The collection of mammals dates mainly to the 19th and 20th centuries.

Since 2007 the collection has undergone an extensive overhaul and subsequently been catalogued.

There are some 400 specimens, mostly naturalised, also a number of osteological and anatomical preparations, covering 130 species in total.

Sadly, many preparations are devoid of any indication as to their geographical provenance, but the scrutiny of catalogues and historical documents will probably reveal further information on the origin of some of these items.

The collection is largely of European provenance (58%).

Worthy of note is the skeleton of an Indian elephant that died 1819 in Venice, where it had been taken for the carnival celebrations. At a certain point, the animal took fright and fled along the narrow lanes of Venice, with soldiers of the Austrian army in pursuit, firing their rifles. It took shelter temporarily in a church, and was finally destroyed by two cannon balls when — with the permission of the Patriarch — the Austrian police blew open a hole in the wall of the building. The elephant became a symbol of resistance to Austrian rule and featured in verses and plays of the period.

Also displayed in the Museum are a number of parts from the skeleton of a sperm whale (Physeter macrocephalus, Linnaeus, 1758), caught by local fishermen in the waters off Zadar during the year 1767: the skull, a substantial portion of the bones from the pectoral fins, 14 vertebrae (of the 50 one would normally expect) and 13 pairs of ribs, one of which bears an inscription of the place and date of capture: “Biograd, 1 Feurara 1767”.

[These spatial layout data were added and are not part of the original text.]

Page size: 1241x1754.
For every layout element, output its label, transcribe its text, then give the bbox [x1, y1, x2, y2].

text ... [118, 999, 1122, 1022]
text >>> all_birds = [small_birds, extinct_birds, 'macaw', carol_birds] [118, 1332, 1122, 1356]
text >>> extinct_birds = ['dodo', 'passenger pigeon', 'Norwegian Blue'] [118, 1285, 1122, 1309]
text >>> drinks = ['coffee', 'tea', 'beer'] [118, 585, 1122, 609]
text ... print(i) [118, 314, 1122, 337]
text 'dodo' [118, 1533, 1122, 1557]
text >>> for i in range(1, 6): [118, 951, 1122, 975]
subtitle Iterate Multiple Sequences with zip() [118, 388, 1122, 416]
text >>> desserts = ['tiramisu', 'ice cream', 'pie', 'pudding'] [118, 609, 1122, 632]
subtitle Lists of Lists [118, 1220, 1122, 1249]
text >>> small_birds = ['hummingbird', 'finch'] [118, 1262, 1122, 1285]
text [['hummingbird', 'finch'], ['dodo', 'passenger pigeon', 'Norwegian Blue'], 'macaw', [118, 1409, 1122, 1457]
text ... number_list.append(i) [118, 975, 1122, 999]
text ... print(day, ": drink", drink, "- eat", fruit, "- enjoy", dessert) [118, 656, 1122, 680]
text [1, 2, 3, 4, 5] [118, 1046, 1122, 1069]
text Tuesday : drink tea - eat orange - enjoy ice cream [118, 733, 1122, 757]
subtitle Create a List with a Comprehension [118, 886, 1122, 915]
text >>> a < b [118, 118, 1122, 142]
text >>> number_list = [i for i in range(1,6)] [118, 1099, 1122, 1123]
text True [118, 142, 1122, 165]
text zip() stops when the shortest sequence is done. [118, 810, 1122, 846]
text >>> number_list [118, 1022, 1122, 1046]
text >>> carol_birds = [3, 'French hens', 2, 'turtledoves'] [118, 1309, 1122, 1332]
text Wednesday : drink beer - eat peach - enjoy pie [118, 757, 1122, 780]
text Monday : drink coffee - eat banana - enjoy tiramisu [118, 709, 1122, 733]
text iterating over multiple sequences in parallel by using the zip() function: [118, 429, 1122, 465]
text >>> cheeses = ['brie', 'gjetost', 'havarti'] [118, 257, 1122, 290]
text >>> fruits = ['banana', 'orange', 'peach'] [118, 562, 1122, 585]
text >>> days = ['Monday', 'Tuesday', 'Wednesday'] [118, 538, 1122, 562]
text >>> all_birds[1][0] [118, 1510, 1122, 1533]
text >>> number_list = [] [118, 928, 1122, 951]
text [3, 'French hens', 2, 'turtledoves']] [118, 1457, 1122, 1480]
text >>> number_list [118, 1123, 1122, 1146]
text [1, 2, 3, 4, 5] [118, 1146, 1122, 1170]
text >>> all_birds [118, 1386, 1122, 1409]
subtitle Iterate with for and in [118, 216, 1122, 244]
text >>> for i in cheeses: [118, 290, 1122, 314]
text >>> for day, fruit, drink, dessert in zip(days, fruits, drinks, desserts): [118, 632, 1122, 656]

Added more recently to the collection is the hide of a hippopotamus reared in a zoo, which was mounted for this new exhibition.

In 2021 the museum was gifted approximately 1000 specimens of chiropterans (bats), collected over a period of more than 40 years by Edoardo Vernier. The Vernier collection includes 533 items preserved in alcohol and 433 osteological preparations. Whilst the great majority of the specimens come from Italy, there is a proportion from other geographic areas, such as northern Russia, India and Indonesia.